Problem details
In the copy, include no images. Reproduce the entries exactly.
++++++++++++++++++++
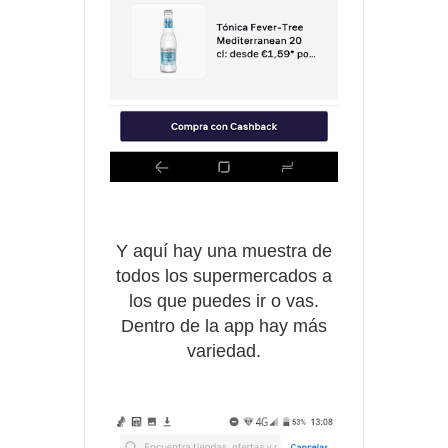
Y aquí hay una muestra de
todos los supermercados a
los que puedes ir o vas.
Dentro de la app hay más
variedad.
++++++++++++++++++++
Response box
Y aquí hay una muestra de
todos los supermercados a
los que puedes ir o vas.
Dentro de la app hay más
variedad.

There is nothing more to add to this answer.